◆ Source passage ◆
---+---

1
Introduction and Overview

Hang Z. Yu1, Nihan Tuncer2, and Zhili Feng3

1Virginia Tech, 445 Old Turner Street, Blacksburg, VA, 24061, USA

2Desktop Metal Inc., 63 3rd Ave, Burlington, MA, 01803, USA

3Oak Ridge National Laboratory, 1 Bethel Valley Rd, Oak Ridge, TN, 37831, USA

Additive manufacturing generally denotes scalable fabrication (printing) of 3D components and structures for industrial production. Employing a layer-by-layer or voxel-by-voxel approach, additive manufacturing has started to shift the manufacturing paradigm and revolutionize the way components are produced. It not only offers unparalleled design freedom and efficiency for creating complex geometries, but also opens the door to the production of lighter, stronger, multifunctional, and multimaterial parts [1]. Its versatility knows almost no bounds; nearly all types of materials can be transformed into intricate 3D components through additive manufacturing, including polymers, ceramics, metals, composites, and even natural materials. With the vast global market of metal component production and the extensive use of metallic materials in diverse industrial sectors, there has been a surge in interest of metal additive manufacturing particularly over the past decade [2-4].

Metal additive manufacturing approaches can come in two key forms: fusion-based (i.e., beam-based) and solid-state (i.e., nonbeam-based) methods, both with their distinctive advantages. The former fundamentally relies on selective melting and rapid solidification to progressively build a structure, while the latter harnesses a high strain rate, extensive plastic deformation, or thermally induced atomic diffusion to metallurgically bond the material to build a structure. Fusion-based approaches, including powder bed fusion (e.g., selective laser melting [SLM] and e-beam melting [EBM]) and directed energy deposition (DED) (e.g., laser engineered net shaping [LENS] and wire arc additive manufacturing [WAAM]) have been the primary focus of industry and academia at the time of writing. This is not surprising, as much of the processes and equipment are based on similar fusion-based welding processes widely applied in the industry for decades. Similar to casting [5] and fusion welding [6], both of which are bulk-scale melting-solidification manufacturing processes, fusion-based additive manufacturing is challenged by porosity, residual stress, and hot cracking [7]. Compared to casting, the additive nature exacerbates these issues because of the small molten pool size, large thermal gradient, and rapid cooling rates. Additionally, epitaxial solidification leads to the natural formation of textured, columnar grain structures along the build direction, presenting a hurdle for microstructure and isotropy control [8]. These issues also limit melt-based methods to weldable alloys.

---+---

◆ Entries supplied ◆
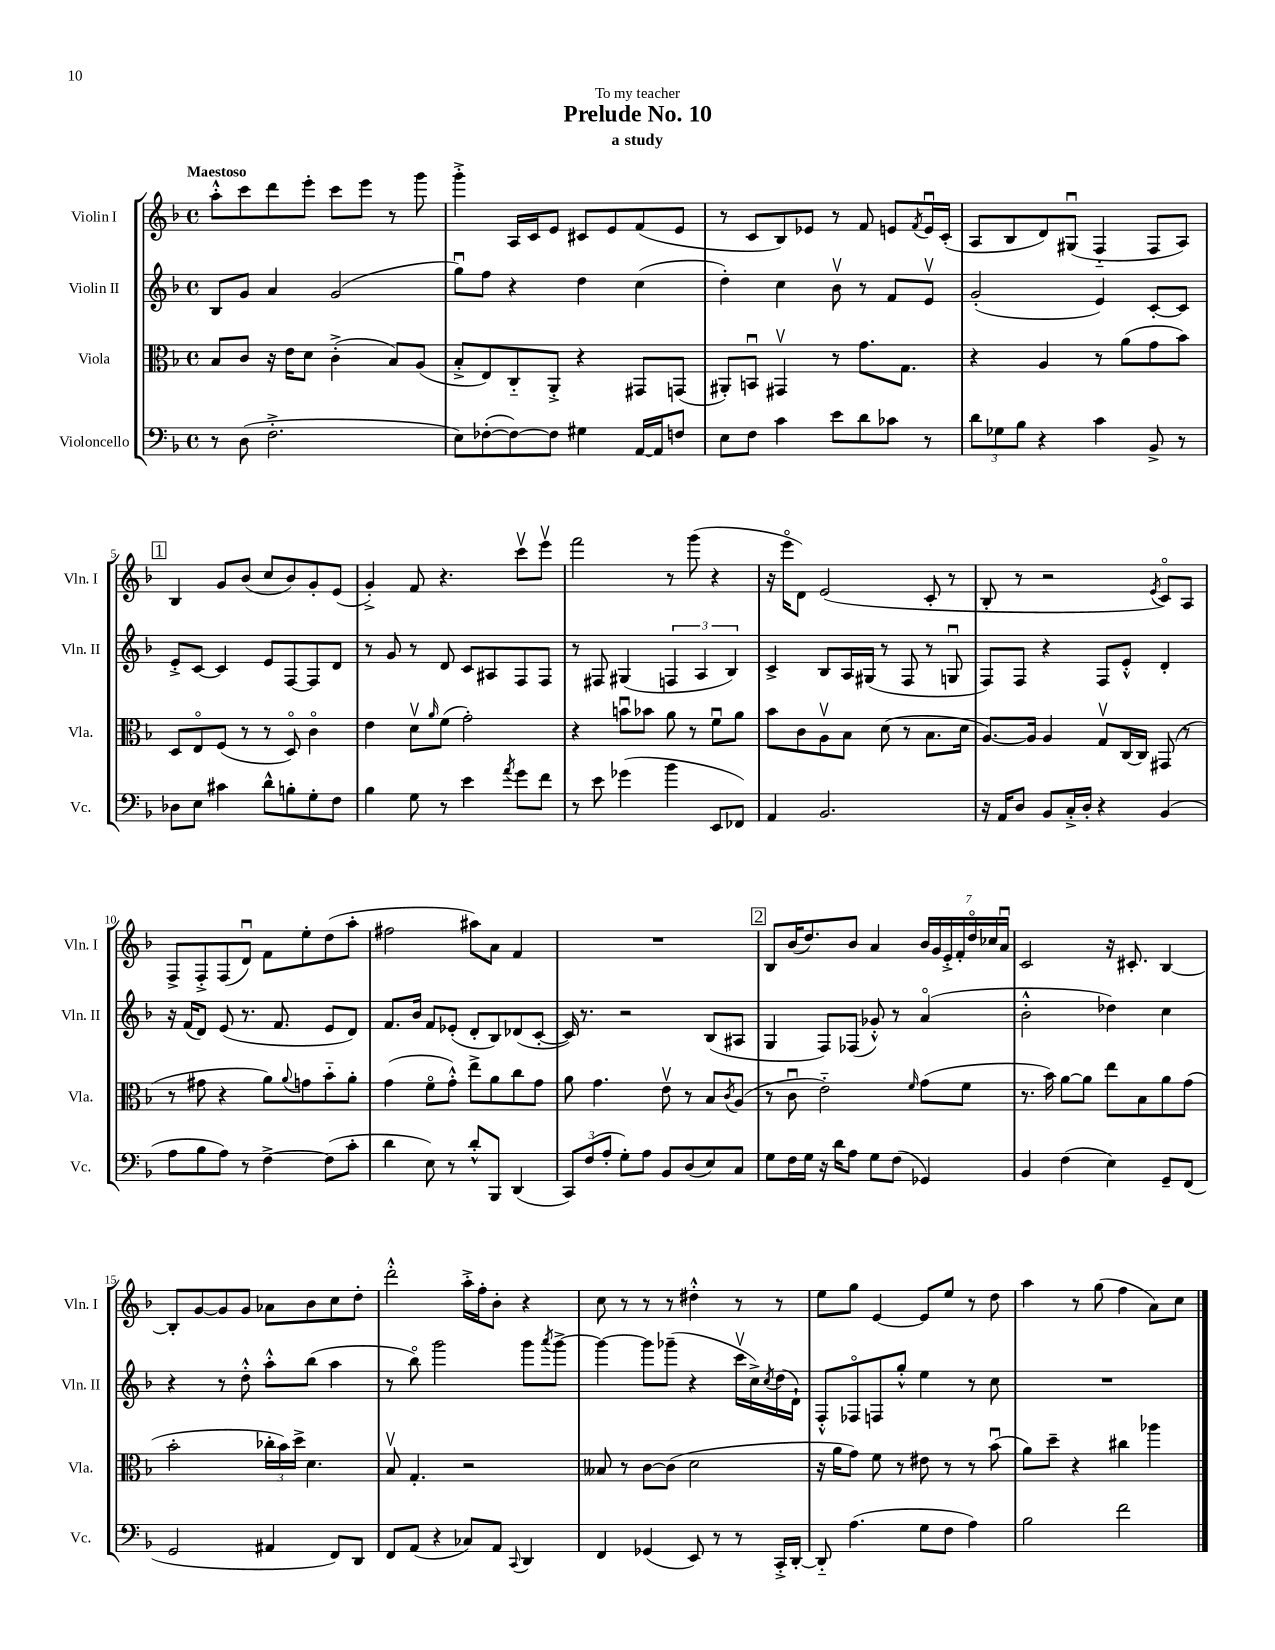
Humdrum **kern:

**kern	**kern	**kern	**kern
*part4	*part3	*part2	*part1
*staff4	*staff3	*staff2	*staff1
*I"Violoncello	*I"Viola	*I"Violin II	*I"Violin I
*I'Vc.	*I'Vla.	*I'Vln. II	*I'Vln. I
*clefF4	*clefC3	*clefG2	*clefG2
*k[b-]	*k[b-]	*k[b-]	*k[b-]
*M4/4	*M4/4	*M4/4	*M4/4
*met(c)	*met(c)	*met(c)	*met(c)
=1	=1	=1	=1
!	!	!	!LO:TX:a:B:t=Maestoso
8r	8B-/L	8B-/L	8aa'^^\L
(8D\	8c/J	8g/J	8ccc\
2.F'^\	16r	4a/	8ddd\
.	16e\KL	.	.
.	8d\J	.	8eee'\J
.	(4c'^\	(2g/	8ccc\L
.	.	.	8eee\J
.	8B-/L)	.	8r
.	(8A/J	.	8ggg\
=2	=2	=2	=2
8E\L)	8B-'^/L	8ggu\L)	4ggg'^\
([8F-X'\	8E/)	8ff\J	.
8F-\_)	8C/	4r	16A/LL
.	.	.	16c/J
8F-\J]	8AA'^/J	.	8e/J
4G#X\	4r	4dd\	8c#X/L
.	.	.	8e/
[16AA/LL	8GG#X/L	(4cc\	(8f/
16AA/J]	.	.	.
8Fn/J	(8GGn/J	.	8e/J
=3	=3	=3	=3
8E\L	8AA#X'/L)	4dd'\)	8r
8F\J	8BBnu/J	.	8c/L
4c\	4GG#Xv/	4cc\	8B-/)
.	.	.	8e-X/J
8e\L	8r	8b-v\	8r
8d\	8.g\L	8r	8f/
8c-X\J	.	8f/L	8en/L
.	8.G\J	.	.
.	.	.	8qf/
8r	.	8ev/J	16eu/L
.	.	.	(16c'/JJ
=4	=4	=4	=4
12d\L	4r	(2g'/	8A/L
12G-X\	.	.	.
.	.	.	8B-/
12B-\J	.	.	.
4r	4A/	.	8d/)
.	.	.	(8G#Xu/J
4c\	8r	4e/)	4F/
.	(8a\L	.	.
8BB-^/	8g\	[8c'/L	8F/L
8r	8b-\J)	8c/J]	8A/J)
!!LO:LB:g=z
!!LO:REH:place=s1:t=1
=5	=5	=5	=5
8D-X\L	8D/L	8e'^/L	4B-/
8E\J	8E/	[8c/J	.
4c#X\	(8F/J	4c/]	8g/L
.	8r	.	(8b-/J
8d^^\L	8r	8e/L	8cc/L
8Bn'\	8D/)	[8F/	8b-/)
8G'\	4c\	8F/]	8g'/
8F\J	.	8d/J	(8e/J
=6	=6	=6	=6
4B-\	4e\	8r	4g'^/)
.	.	8g/	.
8G\	8dv\L	8r	8f/
.	16qqa/	.	.
8r	(8f\J	8d/	4.r
4e\	2g'\)	8c/L	.
.	.	8A#X/	.
8qa/	.	.	.
8g\L	.	8F/	8cccv\L
8f\J	.	8F/J	8eeev\J
=7	=7	=7	=7
8r	4r	8r	2fff\
8e\	.	8F#X/	.
(4g-X\	8bnu\L	(4G#X/	.
.	8b-X\J	.	.
4b-\	8a\	6Fn/	8r
.	8r	.	(8ggg\
.	.	6A/	.
8EE/L	8fu\L	.	4r
.	.	6B-/)	.
8FF-X/J)	8a\J	.	.
=8	=8	=8	=8
4AA/	8b-\L	4c^/	16r
.	.	.	16eee\KL
.	8c\	.	8d\J)
2.BB-/	8Av\	8B-/L	(2e/
.	8B-\J	16A/L	.
.	.	(16G#X/JJ	.
.	(8d\	8r	.
.	8r	8F/	.
.	8.B-\L	8r	8c'/
.	.	8Gnu/	8r
.	16d\Jk	.	.
=9	=9	=9	=9
16r	[8.A/L)	8F/L)	8B-'/
16AA/KL	.	.	.
8D/J	.	8F/J	8r
.	16A/Jk]	.	.
8BB-/L	4A/	4r	2r
16C'^/L	.	.	.
16D'/JJ	.	.	.
4r	8Gv/L	8F/L	.
.	[16C/L	8e'^^/J	.
.	16C/JJ]	.	.
.	.	.	8qe/
(4BB-/	(8GG#X/	4d'/	8c/L)
.	8r	.	8A/J
!!LO:LB:g=z
=10	=10	=10	=10
8A\L	8r	16r	8F^/L
.	.	(16f/KL	.
8B-\	8g#X\	8d/J)	8F'^/
8A\J)	4r	(8e/	(8F/
8r	.	8.r	8du/J)
[4F^\	8a\L)	.	8f\L
.	.	8.f/	.
.	8qqa/	.	.
.	8gn\	.	8ee'\
(8F\L]	8b-\	8e/L	(8dd\
8c'\J	8a'\J	8d/J)	8aa'\J
=11	=11	=11	=11
4d\	(4g\	8.f/L	2ff#X\
.	.	16b-/Jk	.
8E\)	8f\L	8f/L	.
8r	8g'^^\J)	(8e-X'/J	.
8d'^^/L	8ee^\L	8d'/L	8aa#X\L)
8BBB-/J	8a\	8B-/)	8a\J
(4DD/	8cc\	(8d-X/	4f/
.	8g\J	[8c'/J	.
=12	=12	=12	=12
12CC/L)	8a\	16c/])	1r
.	.	8.r	.
(12F/	.	.	.
.	4.g\	.	.
12A'/J	.	.	.
8G'\L)	.	2r	.
8A\J	.	.	.
8BB-/L	8ev\	.	.
(8D/	8r	.	.
8E/)	8B-/L	(8B-/L	.
.	8qc/	.	.
8C/J	(8A/J	8A#X/J	.
!!LO:REH:place=s1:t=2
=13	=13	=13	=13
8G\L	8r	4G/	8B-/L
16F\L	8cu\	.	(16b-/K
16G\JJ	.	.	8.dd/)
16r	2e\)	8F/L)	.
16d\KL	.	.	.
8A\J	.	(8F-X/J	8b-/J
8G\L	.	8g-X'^^/)	4a/
(8F\J	.	8r	.
.	16qqf/	.	.
4GG-X/)	(8g\L	(4a/	28b-/LL
.	.	.	28g/
.	.	.	28e'^/
.	.	.	28f'/
.	8f\J	.	.
.	.	.	28dd/
.	.	.	28cc-X/
.	.	.	28au/JJ
=14	=14	=14	=14
4BB-/	8.r	2b-'^^\	2c/
.	16b-\)	.	.
(4F\	[8a\L	.	.
.	8a\J]	.	.
4E\)	8ee\L	4dd-X\)	16r
.	.	.	8.c#X'/
.	8B-\	.	.
8GG~/L	8a\	4cc\	[4B-/
(8FF/J	(8g\J	.	.
!!LO:LB:g=z
=15	=15	=15	=15
2GG/	2b-'\	4r	8B-'/L]
.	.	.	[8g/
.	.	8r	8g/]
.	.	8dd'^^\	8g/J
4AA#X/	24cc-X'\LL	8aa'^^\L	8a-X\L
.	24b-\)	.	.
.	24dd^\JJ	.	.
.	4.d\	(8bb-\J	8b-\
8FF/L)	.	4aa\	8cc\
8DD/J	.	.	8dd'\J
=16	=16	=16	=16
8FF/L	8B-v/	8r	2ddd'^^\
(8AA/J	4.G'/	8bb-\)	.
4r	.	2ggg\	.
8C-X/L)	2r	.	16aa'^\LL
.	.	.	16ff'\J
8AA/J	.	.	8b-'\J
8qqCC/	.	.	.
4DD/	.	8ggg\L	4r
.	.	8qaaa/	.
.	.	[8ggg^\J	.
=17	=17	=17	=17
4FF/	8B--X/	4ggg\_	8cc\
.	8r	.	8r
(4GG-X/	[8c\L	8ggg\L]	8r
.	(8c\J]	(8ggg-X~\J	8r
8EE/)	2d\	4r	4dd#X'^^\
8r	.	.	.
8r	.	16cccv\LL	8r
.	.	16cc^\)	.
.	.	8qcc/	.
16CC'^/LL	.	(16dd\	8r
[16DD'/JJ	.	16d`\JJ)	.
=18	=18	=18	=18
8DD/]	16r	8F'^^/L	8ee\L
.	16a\KL	.	.
(4.A\	8g\J)	8F-X/	8gg\J
.	8f\	8Fn/	[4e/
.	8r	8gg'^^/J	.
8G\L	8e#X\	4ee\	8e/L]
8F\J	8r	.	8ee/J
4A\)	8r	8r	8r
.	(8b-u\	8cc\	8dd\
=19	=19	=19	=19
2B-\	8a\L)	1r	4aa\
.	8dd~\J	.	.
.	4r	.	8r
.	.	.	(8gg\
2f\	4cc#X\	.	4ff\
.	4aa-X\	.	8a\L)
.	.	.	8cc\J
==	==	==	==
*-	*-	*-	*-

---+---

◆ Written tasks ◆
A) In the additive manufacturing introduction, what two key forms can metal additive manufacturing approaches take?
B) Carry on the additive manufacturing introduction, starting after its last sentence.
You will not need the records.

◆ Responses ◆
A) Fusion-based (beam-based) methods and solid-state (nonbeam-based) methods.

B)
These critical issues stem from the melting and solidification nature of fusion-based additive manufacturing and can be avoided if melting is not present in the process. This motivates the development of a series of emerging nonbeam-based, solid-state processes for metal additive manufacturing - which is the focus of this book. The cutting-edge solid-state technologies explored in this book encompass cold spray additive manufacturing (CSAM), additive friction stir deposition (AFSD), ultrasonic additive manufacturing (UAM), and sintering-based processes like binder jetting additive manufacturing (BJAM) and material extrusion-enabled metal additive manufacturing (MEAM).

This relatively new field of manufacturing technologies is continuing to develop at a fast pace along with a growing wealth of research articles and white papers. The aim of this book is to present the principles and effects of the physical phenomena that each solid-state additive manufacturing method is built upon, as well as an in-depth picture of the process fundamentals, the resulting microstructures and properties, and the key industrial applications. Starting with an overview and historical perspective of metal additive manufacturing, this chapter proceeds to offer frameworks for categorizing solid-state additive manufacturing methods based on bonding mechanisms and relationship between building and consolidation. It then discusses the potential and limitations of nonbeam-based, solid-state metal additive manufacturing methods, which are implemented through deformation-based or sintering-based approaches. Furthermore, the chapter outlines the structure of the book, providing a glimpse of the topics of all the following chapters.

1.1 Overview and History of Metal Additive Manufacturing

Offering a "disruptive" concept that enables greater design freedom, rapid prototyping, and the production of complex geometries that were previously unachievable, metal additive manufacturing has enormous potential for enhancing performance such as strength and durability, weight and waste reduction, customization, as well as on-demand production and supply chain risk reduction. It has found applications in aerospace, space, automotive, defense, healthcare, and many other industries, driving innovation and reshaping the manufacturing landscape. Based on different material feeding and bonding mechanisms, metal additive manufacturing can be implemented by SLM, selective EBM, LENS, WAAM, CSAM, BJAM, UAM, and AFSD. Depending on the process, the feedstock can be in the form of powder, wire, sheet/foil, and solid bar. The first four technologies are based on melting and rapid solidification, and are thus termed "fusion-based" or "beam-based." The last four are based on solid-state processes without melting; they are the focus of this book.

Figure 1.1 A brief history of metal additive manufacturing development over the last 40 years.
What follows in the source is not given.